───── SOURCE MATERIAL

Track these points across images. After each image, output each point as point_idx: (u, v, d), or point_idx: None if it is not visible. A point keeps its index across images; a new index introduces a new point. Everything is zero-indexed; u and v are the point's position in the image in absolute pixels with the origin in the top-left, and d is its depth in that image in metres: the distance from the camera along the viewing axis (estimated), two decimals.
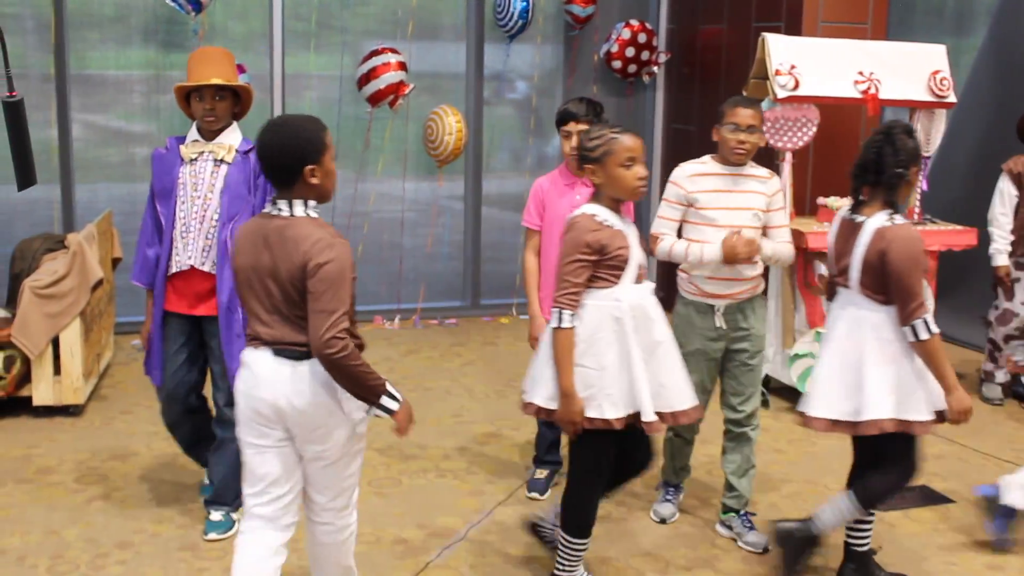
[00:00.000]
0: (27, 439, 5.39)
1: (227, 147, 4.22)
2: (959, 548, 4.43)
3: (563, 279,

──────────

**TASK**
Output the data above without changes, apart from leaving out the pictures.

**TASK RESPONSE**
Track these points across images. After each image, output each point as point_idx: (u, v, d), or point_idx: None if it is not visible. A point keeps its index across images; a new index introduces a new point. Everything is zero-indexed; u and v are the point's position in the image in absolute pixels with the origin in the top-left, and d is its depth in that image in metres: the distance from the camera along the viewing axis (estimated), two decimals.
[00:00.000]
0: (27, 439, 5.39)
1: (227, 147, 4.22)
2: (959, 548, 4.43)
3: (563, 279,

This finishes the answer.